Prompt >> The answer must be only the lines below from the one holding "candidats pou" down to the one holding "jeszcze mamy w halach. Że z otwartymi głowami", ends included, printed exactly; please omit all pictures.

───── Supplied material

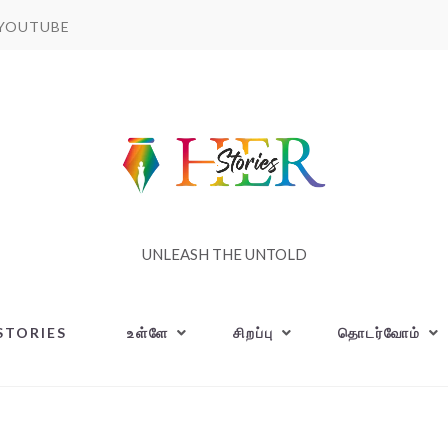
YOUTUBE
UNLEASH THE UNTOLD
STORIES
உள்ளே
சிறப்பு
தொடர்வோம்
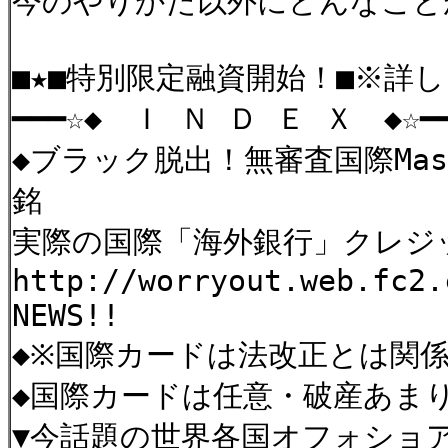
今のやりかた以外にどんなこと
■★■特別限定融資開始！■※詳
━━━☆◆ Ｉ Ｎ Ｄ Ｅ Ｘ ◆☆━━━
◆ブラック脱出！無審査国際Mas
銘
実際の国際「海外銀行」クレジ
http://worryout.web.fc
NEWS!!
◆※国際カードは法改正とは関
◆国際カードは任意・破産あま
▼今話題の世界各国オフォショ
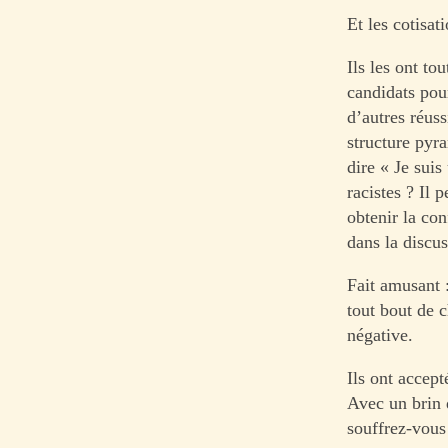
Et les cotisat
Ils les ont t
candidats pou
d’autres réuss
structure pyr
dire « Je suis
racistes ? Il 
obtenir la con
dans la discus
Fait amusant :
tout bout de 
négative.
Ils ont accept
Avec un brin 
souffrez-vous 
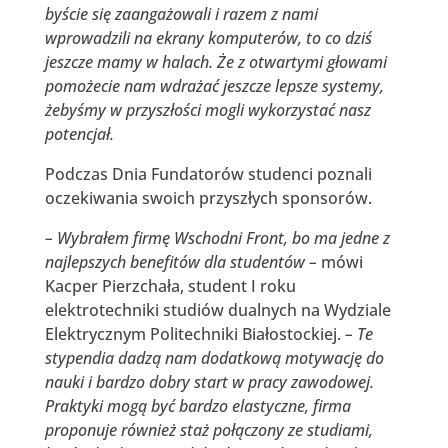
byście się zaangażowali i razem z nami
wprowadzili na ekrany komputerów, to co dziś
jeszcze mamy w halach. Że z otwartymi głowami
pomożecie nam wdrażać jeszcze lepsze systemy,
żebyśmy w przyszłości mogli wykorzystać nasz
potencjał.
Podczas Dnia Fundatorów studenci poznali
oczekiwania swoich przyszłych sponsorów.
– Wybrałem firmę Wschodni Front, bo ma jedne z
najlepszych benefitów dla studentów –
mówi
Kacper Pierzchała, student I roku
elektrotechniki studiów dualnych na Wydziale
Elektrycznym Politechniki Białostockiej.
– Te
stypendia dadzą nam dodatkową motywację do
nauki i bardzo dobry start w pracy zawodowej.
Praktyki mogą być bardzo elastyczne, firma
proponuje również staż połączony ze studiami,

──────────

Written solution >>
candidats pou
d’autres réuss
structure pyr
dire « Je suis
racistes ? Il 
obtenir la con
dans la discus
Fait amusant :
tout bout de 
négative.
Ils ont accept
Avec un brin 
souffrez-vous 
byście się zaangażowali i razem z nami
wprowadzili na ekrany komputerów, to co dziś
jeszcze mamy w halach. Że z otwartymi głowami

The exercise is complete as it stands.